_Aim of the exercise:_ The response should contain every entry, reproduced exactly.

--*--

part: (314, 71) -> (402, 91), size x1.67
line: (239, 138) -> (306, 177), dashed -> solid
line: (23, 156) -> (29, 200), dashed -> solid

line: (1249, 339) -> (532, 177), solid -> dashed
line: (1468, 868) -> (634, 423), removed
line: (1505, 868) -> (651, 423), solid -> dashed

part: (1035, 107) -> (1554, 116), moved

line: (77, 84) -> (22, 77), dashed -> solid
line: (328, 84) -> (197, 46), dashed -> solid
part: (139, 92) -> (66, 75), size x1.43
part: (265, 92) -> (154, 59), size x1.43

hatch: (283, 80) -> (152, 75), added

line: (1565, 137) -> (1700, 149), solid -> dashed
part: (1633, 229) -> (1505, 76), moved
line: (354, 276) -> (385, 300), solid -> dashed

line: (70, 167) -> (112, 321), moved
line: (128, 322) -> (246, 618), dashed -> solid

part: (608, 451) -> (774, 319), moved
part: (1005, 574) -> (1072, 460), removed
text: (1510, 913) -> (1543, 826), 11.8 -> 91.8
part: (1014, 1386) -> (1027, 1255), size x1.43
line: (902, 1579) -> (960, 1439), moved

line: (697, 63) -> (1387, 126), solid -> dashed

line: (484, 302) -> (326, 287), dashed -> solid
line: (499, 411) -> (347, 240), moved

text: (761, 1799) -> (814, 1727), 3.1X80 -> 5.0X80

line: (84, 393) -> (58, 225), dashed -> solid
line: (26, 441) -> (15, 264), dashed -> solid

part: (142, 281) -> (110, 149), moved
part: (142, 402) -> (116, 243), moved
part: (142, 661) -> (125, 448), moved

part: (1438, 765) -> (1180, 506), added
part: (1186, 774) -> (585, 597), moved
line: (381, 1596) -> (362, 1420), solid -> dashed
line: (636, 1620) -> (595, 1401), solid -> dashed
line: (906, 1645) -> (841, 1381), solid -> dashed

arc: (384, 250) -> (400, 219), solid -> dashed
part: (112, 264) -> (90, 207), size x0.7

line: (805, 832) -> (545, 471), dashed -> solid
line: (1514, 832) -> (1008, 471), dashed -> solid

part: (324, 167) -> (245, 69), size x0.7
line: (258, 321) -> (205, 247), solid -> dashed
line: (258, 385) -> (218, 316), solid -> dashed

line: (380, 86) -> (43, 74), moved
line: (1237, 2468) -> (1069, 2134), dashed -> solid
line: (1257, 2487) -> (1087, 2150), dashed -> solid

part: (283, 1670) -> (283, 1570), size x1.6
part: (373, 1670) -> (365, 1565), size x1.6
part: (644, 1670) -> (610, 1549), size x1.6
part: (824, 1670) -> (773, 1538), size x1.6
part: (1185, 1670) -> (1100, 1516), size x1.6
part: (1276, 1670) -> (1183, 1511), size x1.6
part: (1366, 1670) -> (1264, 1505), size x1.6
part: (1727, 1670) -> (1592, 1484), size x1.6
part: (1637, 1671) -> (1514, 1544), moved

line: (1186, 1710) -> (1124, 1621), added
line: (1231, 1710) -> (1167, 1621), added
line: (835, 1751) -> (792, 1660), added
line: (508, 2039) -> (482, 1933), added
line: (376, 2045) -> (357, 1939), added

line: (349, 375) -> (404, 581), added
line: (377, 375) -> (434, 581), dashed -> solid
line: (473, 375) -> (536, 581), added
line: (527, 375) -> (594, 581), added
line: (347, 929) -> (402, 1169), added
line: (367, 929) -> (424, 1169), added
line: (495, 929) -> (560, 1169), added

--*--

_Solution for this task:_
part: (314, 71) -> (402, 91), size x1.67
line: (239, 138) -> (306, 177), dashed -> solid
line: (23, 156) -> (29, 200), dashed -> solid

line: (1249, 339) -> (532, 177), solid -> dashed
line: (1468, 868) -> (634, 423), removed
line: (1505, 868) -> (651, 423), solid -> dashed

part: (1035, 107) -> (1554, 116), moved

line: (77, 84) -> (22, 77), dashed -> solid
line: (328, 84) -> (197, 46), dashed -> solid
part: (139, 92) -> (66, 75), size x1.43
part: (265, 92) -> (154, 59), size x1.43

hatch: (283, 80) -> (152, 75), added

line: (1565, 137) -> (1700, 149), solid -> dashed
part: (1633, 229) -> (1505, 76), moved
line: (354, 276) -> (385, 300), solid -> dashed

line: (70, 167) -> (112, 321), moved
line: (128, 322) -> (246, 618), dashed -> solid

part: (608, 451) -> (774, 319), moved
part: (1005, 574) -> (1072, 460), removed
text: (1510, 913) -> (1543, 826), 11.8 -> 91.8
part: (1014, 1386) -> (1027, 1255), size x1.43
line: (902, 1579) -> (960, 1439), moved

line: (697, 63) -> (1387, 126), solid -> dashed

line: (484, 302) -> (326, 287), dashed -> solid
line: (499, 411) -> (347, 240), moved

text: (761, 1799) -> (814, 1727), 3.1X80 -> 5.0X80

line: (84, 393) -> (58, 225), dashed -> solid
line: (26, 441) -> (15, 264), dashed -> solid

part: (142, 281) -> (110, 149), moved
part: (142, 402) -> (116, 243), moved
part: (142, 661) -> (125, 448), moved

part: (1438, 765) -> (1180, 506), added
part: (1186, 774) -> (585, 597), moved
line: (381, 1596) -> (362, 1420), solid -> dashed
line: (636, 1620) -> (595, 1401), solid -> dashed
line: (906, 1645) -> (841, 1381), solid -> dashed

arc: (384, 250) -> (400, 219), solid -> dashed
part: (112, 264) -> (90, 207), size x0.7

line: (805, 832) -> (545, 471), dashed -> solid
line: (1514, 832) -> (1008, 471), dashed -> solid

part: (324, 167) -> (245, 69), size x0.7
line: (258, 321) -> (205, 247), solid -> dashed
line: (258, 385) -> (218, 316), solid -> dashed

line: (380, 86) -> (43, 74), moved
line: (1237, 2468) -> (1069, 2134), dashed -> solid
line: (1257, 2487) -> (1087, 2150), dashed -> solid

part: (283, 1670) -> (283, 1570), size x1.6
part: (373, 1670) -> (365, 1565), size x1.6
part: (644, 1670) -> (610, 1549), size x1.6
part: (824, 1670) -> (773, 1538), size x1.6
part: (1185, 1670) -> (1100, 1516), size x1.6
part: (1276, 1670) -> (1183, 1511), size x1.6
part: (1366, 1670) -> (1264, 1505), size x1.6
part: (1727, 1670) -> (1592, 1484), size x1.6
part: (1637, 1671) -> (1514, 1544), moved

line: (1186, 1710) -> (1124, 1621), added
line: (1231, 1710) -> (1167, 1621), added
line: (835, 1751) -> (792, 1660), added
line: (508, 2039) -> (482, 1933), added
line: (376, 2045) -> (357, 1939), added

line: (349, 375) -> (404, 581), added
line: (377, 375) -> (434, 581), dashed -> solid
line: (473, 375) -> (536, 581), added
line: (527, 375) -> (594, 581), added
line: (347, 929) -> (402, 1169), added
line: (367, 929) -> (424, 1169), added
line: (495, 929) -> (560, 1169), added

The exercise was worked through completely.